Pada jalur litigasi diselesaikan melalui peradilan hukum perdata dan  peradilan hukum pidana, sedangkan melalui jalur nonlitigasi diselesaikan melalui MKEK, P3EK, dan MKDKI. Proses penyelesaian sengketa medik melalui  peradilan perdata, dilaksanakan oleh lembaga pengadilan Negeri, Pengadilan tinggi pada tingkat banding, Mahkamah Agung pada tingkat kasasi dengan dugaan adanya perbuatan pelanggaran hukum-hukum perdata, sedangkan  penyelesaian perkara melalui peradilan pidana diselesaikan melalui lembaga yang sama seperti peradilan perdata, dengan dugaan adanya pelanggaran tindak pidana oleh dokter. Pada jalur nonlitigasi, proses penyelesaian sengketa medik dilaksanakan oleh lembaga MKEK cabang, MKEK wilayah pada tingkat banding, MKEK pusat  pada tingkat banding kedua, bila diduga adanya pelanggaran etik kedokteran terhadap tindakan dokter, demikian pula penyelesaian sengketa medik melalui P3EK, bila pengaduan diduga berupa pelanggaran etika kedokteran, sedangkan  penyelesaian sengketa medik melalui MKDKI bila diduga adanya perbuatan dokter yang melanggar disiplin kedokteran.

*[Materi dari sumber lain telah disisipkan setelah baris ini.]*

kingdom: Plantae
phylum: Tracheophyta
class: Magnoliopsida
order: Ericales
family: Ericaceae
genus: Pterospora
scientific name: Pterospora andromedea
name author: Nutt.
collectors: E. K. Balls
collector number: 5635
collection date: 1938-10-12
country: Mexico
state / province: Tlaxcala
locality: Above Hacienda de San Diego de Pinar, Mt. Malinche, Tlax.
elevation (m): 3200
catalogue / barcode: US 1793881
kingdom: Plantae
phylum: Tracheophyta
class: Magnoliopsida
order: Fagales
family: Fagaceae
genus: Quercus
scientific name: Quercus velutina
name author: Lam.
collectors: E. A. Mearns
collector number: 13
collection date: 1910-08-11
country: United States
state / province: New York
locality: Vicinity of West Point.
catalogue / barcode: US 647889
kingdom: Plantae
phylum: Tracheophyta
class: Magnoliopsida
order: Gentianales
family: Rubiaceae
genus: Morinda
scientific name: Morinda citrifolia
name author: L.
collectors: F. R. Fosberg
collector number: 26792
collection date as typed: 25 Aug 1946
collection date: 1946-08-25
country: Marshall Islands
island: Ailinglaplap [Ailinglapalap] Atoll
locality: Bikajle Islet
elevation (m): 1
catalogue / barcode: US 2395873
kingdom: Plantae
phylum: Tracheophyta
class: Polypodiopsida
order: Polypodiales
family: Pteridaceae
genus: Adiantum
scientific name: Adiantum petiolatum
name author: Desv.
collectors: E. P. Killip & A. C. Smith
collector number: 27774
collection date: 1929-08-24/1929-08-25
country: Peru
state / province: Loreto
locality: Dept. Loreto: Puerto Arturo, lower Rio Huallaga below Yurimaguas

Perbandingan penyelesaian dari lembaga-lembaga yang ada dari ke 2(dua)  jalur tersebut dapat digambarkan sebagai berikut: Didapat banyak perbedaan dari masing-masing lembaga tersebut antara lain: tentang badan atau lembaga yang menanganinya, dasar hukum pelaksanaan penyelesaian sengketa medik dari lembaga-lembaga tersebut, materi/objek sengketa, pihak yang bersengketa, sifat  persidangan dari lembaga-lembaga, prosedur acara, lokasi persidangan, pejabat  pelaksana, pendamping terhadap pihak yang bersengketa.